Smokey and I decided to take a rickshaw ride and we both piled in together and the Chinese guy took off and we didn’t know where the hell he was taking us as he didn’t seem to know or understand English. We soon noticed we were in the “off limits“ district for servicemen in a section of Colon we were warned to stay out of. We went past opium dens where old Chinese guys were smoking with long hoses hooked up to pots of smoking opium. We kept trying to tell the rickshaw driver to get the hell out of there. He didn’t understand or was giving us the “Dumb Act“ as he kept going. He finally stopped and we were surrounded by about 10 beautiful Chinese girls that kept saying “Pick one“ “Pick one“ we wanted to get out of there fast so we said, “you and you“ and told the Rickshaw driver to get us back to the hotel pronto.

 The two girls we picked came to the hotel that evening but our “bellboy“ on our floor that has the keys to the door wouldn’t let the girls come up as he had his own stable of girls himself and didn’t want any competition. The next morning Smokey and I walked out of the hotel and there were the two girls waiting for us on the sidewalk. They said the bellboy wouldn’t let them come up to our room unless we escorted them. We said OK and they grabbed our arms and we strolled through the lobby arm-in-arm with the two Chinese prostitutes. When we got to the elevator the door opened and there stood Admiral Kenner. He said, “ Are you boys enjoying yourself?“ “Yes sir“ we said and he said, “Very good, carry on“ as we got on the elevator.

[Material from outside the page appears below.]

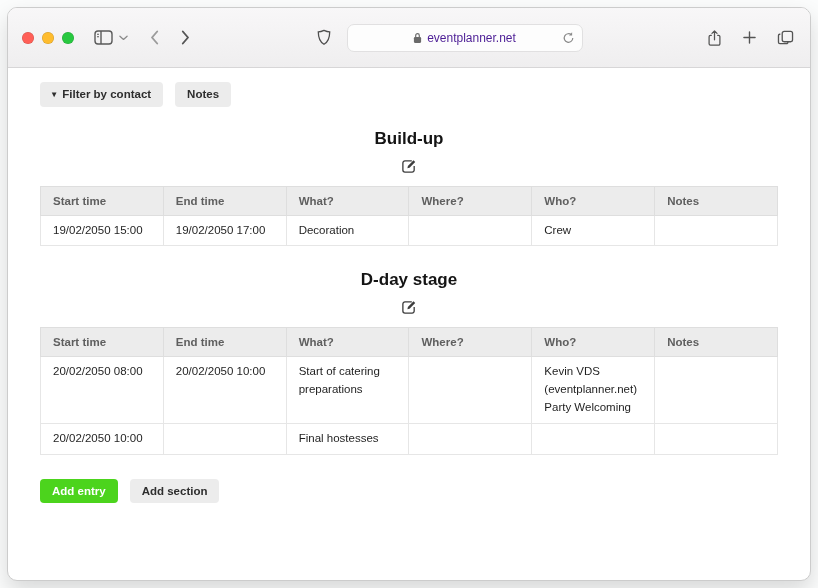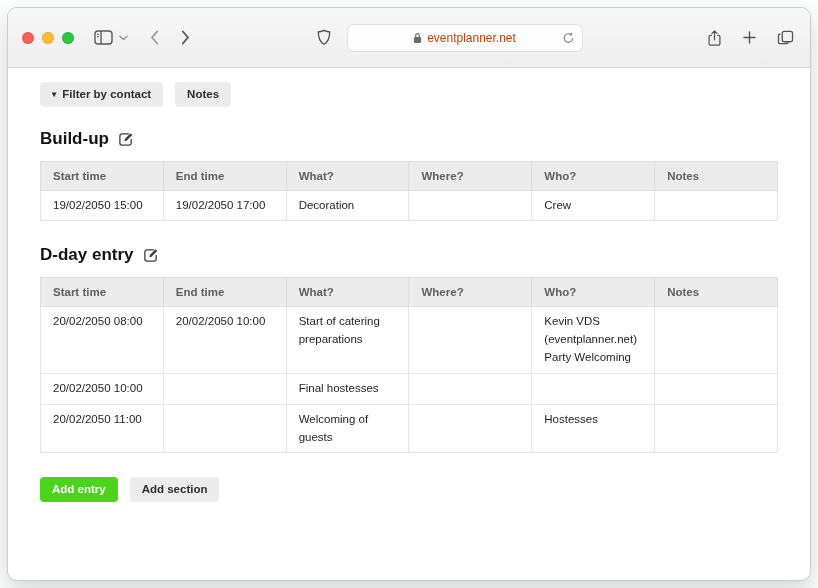"eventplanner.net" .address-bar { color: #c2410c -> #4c1d95 }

 We took the ferry over to the island of Hong Kong and if cost $ .10 for 1st class. We walked around the city and noticed that in front of the banks an Indian wearing a turban was sitting in a chair holding a sawed off shotgun and looking everyone over as they went into the bank. I bought a jacket and some jade as things were cheap and the exchange rate was 10 cents US to a dollar Hong Kong. We had a very good time.

When time to leave Kowloon, the bus took us back to Kai Tek airport where the planes was ready to go to Tokyo. When the airplane AC saw all the stuff that was bought he about had a fit, the officers of the entourage had bought ebony chests, furniture, small motorcycle, and boxes of stuff. The AC said, “How am I suppose to take off with all this stuff?" “He came up to me and said, “Is any of this stuff yours?” "No sir,” I said, as I knew if anything were mine it would be left behind, as I was the low man in the “food chain“ aboard the plane

  We landed in Tokyo on Feb. 14, 1955 and it was 40 degrees and we were in our dress whites, we about froze until we got to the armed service hotel and dug out our dress blues that we hadn’t worn in almost two years. We toured downtown Tokyo and the Ginza district and I bought some gifts for my mom. We stayed four days in Tokyo.

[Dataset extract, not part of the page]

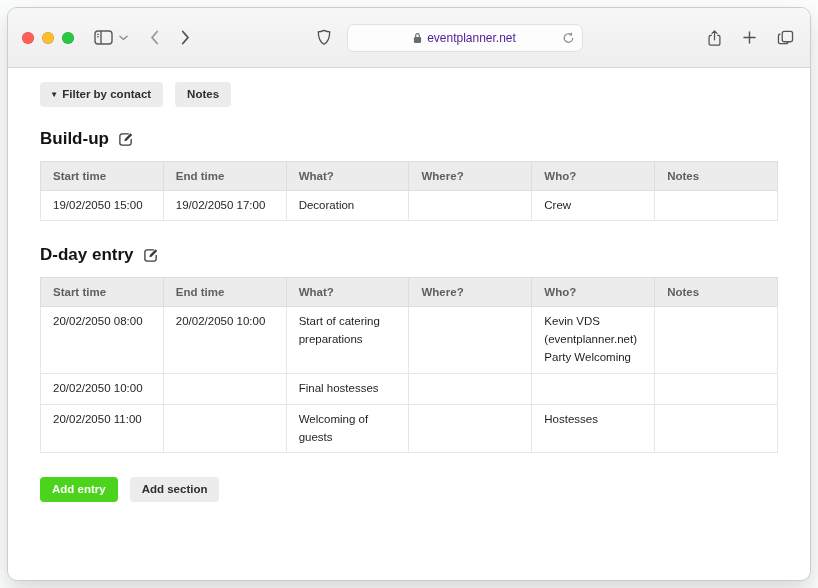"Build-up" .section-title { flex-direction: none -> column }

We left Tokyo and headed for Wake Island for refueling and spent the night. The gooney birds were all over the place, even walking around the barracks. We took off for Midway Island and then on to Honolulu. We went through customs and I had two Colt .22 pistols and they didn’t say anything about those but they took several bottles of booze from the officers that had too many over the limit. The plane was fumigated and taken over to the CG air station where we picked up our sea bags; the place the crew had hidden several cases of knock-off Ronson cigarette lighters in the places wall padding

I guess they were to sell as real ones. So much for customs inspection.

 The flight to San Diego was uneventful and then on to San Francisco and Alameda.

 Home for 30 days and then Seattle here I come.